People detection is a challenging and interesting field of research that has many applications, one of which being video surveillance. Besides monitoring or detection of abnormalities, there is an increasing trend in using video surveillance to draw statistics that can help in managing and planning. In an environment like a restaurant, an automatic system could be used to determine the transition of people and the presence of seated people at tables. This information could help to direct the service for the tables. The purpose of this thesis was then to develop a framework for automatic people detection in restaurants. Adopting state-of-the-art Histograms of Oriented Gradients (HOG) as feature descriptors and Linear Support Vector Machines (SVM) to train classifiers, we propose a novel method for people detection in scenes seen from an oblique camera view.
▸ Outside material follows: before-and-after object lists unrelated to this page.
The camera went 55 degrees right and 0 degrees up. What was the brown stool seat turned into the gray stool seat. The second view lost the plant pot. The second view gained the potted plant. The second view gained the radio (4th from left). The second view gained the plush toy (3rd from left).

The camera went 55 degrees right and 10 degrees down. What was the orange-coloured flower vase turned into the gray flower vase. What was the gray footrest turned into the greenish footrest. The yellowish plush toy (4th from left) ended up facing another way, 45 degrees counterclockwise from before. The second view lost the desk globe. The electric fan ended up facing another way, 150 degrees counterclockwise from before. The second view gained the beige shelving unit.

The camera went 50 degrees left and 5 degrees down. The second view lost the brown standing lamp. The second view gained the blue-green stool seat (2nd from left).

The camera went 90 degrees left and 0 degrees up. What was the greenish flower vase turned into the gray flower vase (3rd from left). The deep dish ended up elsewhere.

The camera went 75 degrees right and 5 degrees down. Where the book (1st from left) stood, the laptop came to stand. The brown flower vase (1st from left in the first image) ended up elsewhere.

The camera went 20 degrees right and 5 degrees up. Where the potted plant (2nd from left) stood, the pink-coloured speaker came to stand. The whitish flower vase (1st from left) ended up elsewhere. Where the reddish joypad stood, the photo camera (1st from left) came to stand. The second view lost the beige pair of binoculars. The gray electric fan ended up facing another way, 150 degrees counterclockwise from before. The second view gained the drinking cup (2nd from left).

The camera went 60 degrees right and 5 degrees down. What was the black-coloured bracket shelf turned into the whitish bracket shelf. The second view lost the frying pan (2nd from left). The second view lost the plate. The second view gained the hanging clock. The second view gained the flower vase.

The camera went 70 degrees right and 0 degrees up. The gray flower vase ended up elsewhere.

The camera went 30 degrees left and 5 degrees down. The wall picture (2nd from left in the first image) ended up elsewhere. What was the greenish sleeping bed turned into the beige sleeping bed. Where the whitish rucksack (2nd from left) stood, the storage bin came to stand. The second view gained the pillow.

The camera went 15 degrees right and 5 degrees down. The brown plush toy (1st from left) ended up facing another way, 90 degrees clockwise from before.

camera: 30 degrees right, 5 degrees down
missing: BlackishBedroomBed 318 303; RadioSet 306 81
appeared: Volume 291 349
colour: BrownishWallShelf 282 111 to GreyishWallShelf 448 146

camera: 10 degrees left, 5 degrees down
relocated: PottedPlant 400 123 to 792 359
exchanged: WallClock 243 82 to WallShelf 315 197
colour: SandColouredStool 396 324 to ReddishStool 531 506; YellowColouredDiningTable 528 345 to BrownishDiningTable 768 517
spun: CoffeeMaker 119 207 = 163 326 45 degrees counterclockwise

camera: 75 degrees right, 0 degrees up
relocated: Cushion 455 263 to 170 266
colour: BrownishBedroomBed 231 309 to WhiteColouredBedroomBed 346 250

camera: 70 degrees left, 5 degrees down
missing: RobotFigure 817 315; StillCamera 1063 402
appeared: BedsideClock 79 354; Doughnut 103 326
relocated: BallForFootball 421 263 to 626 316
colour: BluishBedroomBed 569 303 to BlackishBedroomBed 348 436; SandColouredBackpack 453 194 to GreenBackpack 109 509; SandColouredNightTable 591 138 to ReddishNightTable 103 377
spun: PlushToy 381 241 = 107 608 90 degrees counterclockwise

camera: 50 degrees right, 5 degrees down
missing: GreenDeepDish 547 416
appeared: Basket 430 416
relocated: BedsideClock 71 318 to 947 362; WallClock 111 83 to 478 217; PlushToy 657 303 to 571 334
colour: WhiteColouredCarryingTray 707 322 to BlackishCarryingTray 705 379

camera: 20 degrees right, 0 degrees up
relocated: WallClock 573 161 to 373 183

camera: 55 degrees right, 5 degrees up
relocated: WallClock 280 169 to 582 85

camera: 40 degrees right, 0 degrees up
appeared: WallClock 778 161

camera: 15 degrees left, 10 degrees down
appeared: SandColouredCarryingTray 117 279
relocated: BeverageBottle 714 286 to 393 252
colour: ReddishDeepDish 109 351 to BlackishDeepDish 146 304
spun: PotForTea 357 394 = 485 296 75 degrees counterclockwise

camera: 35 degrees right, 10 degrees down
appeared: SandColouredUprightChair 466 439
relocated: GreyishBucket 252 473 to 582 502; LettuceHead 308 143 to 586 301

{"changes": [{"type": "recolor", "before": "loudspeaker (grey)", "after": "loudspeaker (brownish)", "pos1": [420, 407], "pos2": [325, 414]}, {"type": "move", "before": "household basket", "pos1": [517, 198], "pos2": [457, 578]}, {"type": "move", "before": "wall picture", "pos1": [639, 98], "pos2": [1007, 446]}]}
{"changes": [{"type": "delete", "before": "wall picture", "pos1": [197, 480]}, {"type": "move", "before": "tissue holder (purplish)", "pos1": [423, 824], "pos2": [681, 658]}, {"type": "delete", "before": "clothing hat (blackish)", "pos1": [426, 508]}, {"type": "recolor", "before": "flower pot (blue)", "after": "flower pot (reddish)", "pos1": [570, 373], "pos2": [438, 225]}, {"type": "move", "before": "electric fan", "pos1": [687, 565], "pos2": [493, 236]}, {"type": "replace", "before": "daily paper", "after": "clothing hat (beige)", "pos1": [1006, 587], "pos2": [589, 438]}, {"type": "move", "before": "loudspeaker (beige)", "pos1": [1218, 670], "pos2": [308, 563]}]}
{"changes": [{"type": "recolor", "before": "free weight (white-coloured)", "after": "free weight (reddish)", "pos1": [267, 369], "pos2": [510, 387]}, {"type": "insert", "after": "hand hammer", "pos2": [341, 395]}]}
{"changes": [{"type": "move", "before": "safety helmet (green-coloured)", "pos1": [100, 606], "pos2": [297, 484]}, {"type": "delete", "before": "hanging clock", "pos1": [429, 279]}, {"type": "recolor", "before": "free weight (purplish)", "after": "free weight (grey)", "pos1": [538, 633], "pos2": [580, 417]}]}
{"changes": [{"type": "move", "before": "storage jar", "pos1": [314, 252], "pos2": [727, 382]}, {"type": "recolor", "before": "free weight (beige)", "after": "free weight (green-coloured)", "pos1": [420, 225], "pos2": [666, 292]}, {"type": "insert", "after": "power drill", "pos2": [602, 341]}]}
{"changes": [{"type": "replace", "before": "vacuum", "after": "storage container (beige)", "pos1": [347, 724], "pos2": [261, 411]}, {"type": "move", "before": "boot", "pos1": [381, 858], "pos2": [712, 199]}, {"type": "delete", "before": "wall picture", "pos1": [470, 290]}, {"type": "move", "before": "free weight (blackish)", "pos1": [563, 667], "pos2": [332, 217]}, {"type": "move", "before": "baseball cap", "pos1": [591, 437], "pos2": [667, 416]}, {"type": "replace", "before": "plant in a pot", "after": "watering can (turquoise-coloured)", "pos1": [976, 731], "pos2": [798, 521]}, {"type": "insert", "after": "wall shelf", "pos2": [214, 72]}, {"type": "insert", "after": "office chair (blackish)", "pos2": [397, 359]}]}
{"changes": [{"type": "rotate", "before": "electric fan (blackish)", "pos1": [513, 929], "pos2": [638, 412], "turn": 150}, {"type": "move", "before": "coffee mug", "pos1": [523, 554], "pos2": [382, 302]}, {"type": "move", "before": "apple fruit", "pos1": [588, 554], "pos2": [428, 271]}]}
Unlike other holistic methods, which train one general people classifier from available datasets of people, like the INRIA dataset, and search through the whole image applying the classifier model in a sliding window multi-scale fashion, we propose a method based on training of multiple specific classifiers in specific positions in the scene. This scheme allows users to overcome the difficulties that arise from people occlusions and foreshortening that are inherent in other holistic approaches. Furthermore, by performing training only with data generated by synthetic models of humans in synthetic 3D models of the scene, we avoid the problem of acquiring datasets of real images for training. In addition, by performing training only with synthetic models we provide ourselves with a rich dataset of humans in various poses and articulations, not only for standing configurations, but also for sitting (our method is general enough to extend to other poses, but detection of standing and sitting people is the focus here). We demonstrate that this method outperforms the state-of-the-art holistic HOG approach by comparing it to four detectors trained on the INRIA dataset and on three different datasets from our scene real footage. In the end, we show that our detector, which performs single scale detection only on previously trained scene positions, is twice faster when compared to the sliding window multi-scale methods.